Impeller is stuck/not moving, motor burned out, tube blocked?


----------



## emc7 (Jul 23, 2005)

also could be assembled wrong, parts missing, intake tube cracked and sucking air, power cord is loose/damaged, impeller or impeller well worn. 

Take all apart, clean everything, get parts diagram from web, reassemble, put some water in. Then try.


----------



## AquariumTech (Oct 12, 2010)

Impeller or motor jam or break. Could also be ridiculous clogging of media.


----------



## petlovingfreak (May 8, 2009)

also, what kind of filters are they? HOB or canisters?


----------



## AquariumTech (Oct 12, 2010)

O another thing did you prime them?


----------



## snyderguy (Feb 9, 2010)

When you say fill up the back, I assume you mean you're talking about a hang on the back filter, but you have to fill up the back before they can do what they're supposed to do.

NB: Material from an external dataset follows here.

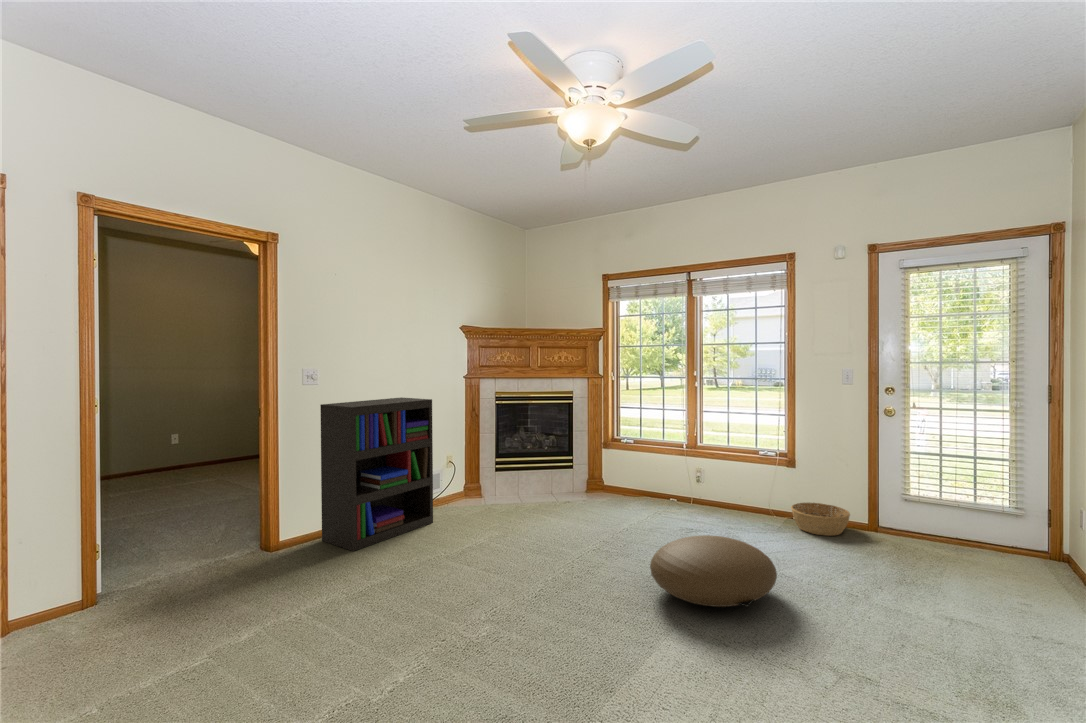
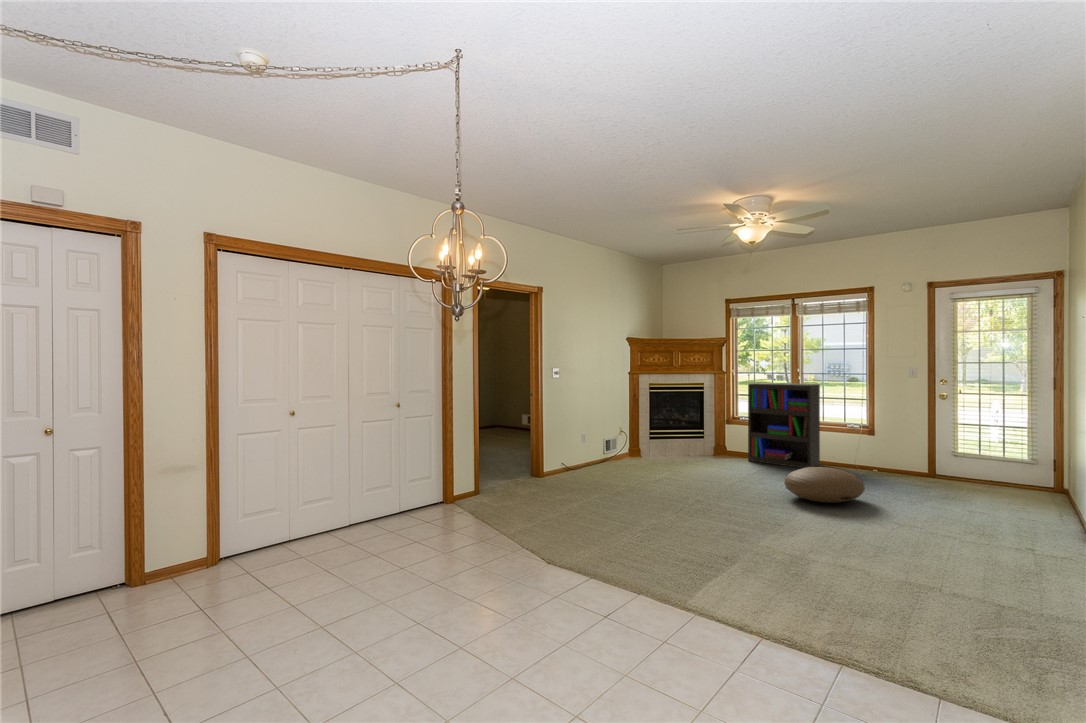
bookshelf: present [320,397,433,551] -> present [748,382,820,468]
basket: present [791,503,850,536] -> none [871,460,915,479]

So maybe nothing is wrong with them?


----------



## FishBreeding (Aug 13, 2010)

they are HOB and i checked to see if they were clogged but they werent they make the sound that they are working and they suck very little water in the othe 2 dont suck any water in (i have 3) but i would like to get these running rather than pay for new ones


----------



## emc7 (Jul 23, 2005)

Do they hum or vibrate when plugged in? If yes, put water in the impeller well, see if the impeller will turn. If the impeller spins fast, the problem is likely in the "wet" part and may be fixable as most of the plastic parts are replacable. 

If no, take a ohmmeter to both prongs of the power cord, do you measure no resistance, some resistence or infinite resistance? Some is good. infinite is likely a break in the cord or a dead motor. Look for damage and try wiggling the cord. If a split is outside the sealed part, you can splice around the break. If no resistance, throw it out, its hazardous (and it likely tripped a breaker when you plugged it in). 

The motor is the most expensive part of the filter and only some brands have removable motors. See if it is clipped on or is molded in the case. Its really hard to do any repairs on motors that are sealed in epoxy as most new aquarium filter motors are. (You'd have to dissolve or cut the seal, fix it and then seal it up again). With dead motors, its often best just to use the other parts (intake, impeller, etc.) as replacement spares for an identical filter.


----------



## AquariumTech (Oct 12, 2010)

Yea emc got most of it. Also do they have any kind of flow control? Make sure its set to all the way on.


----------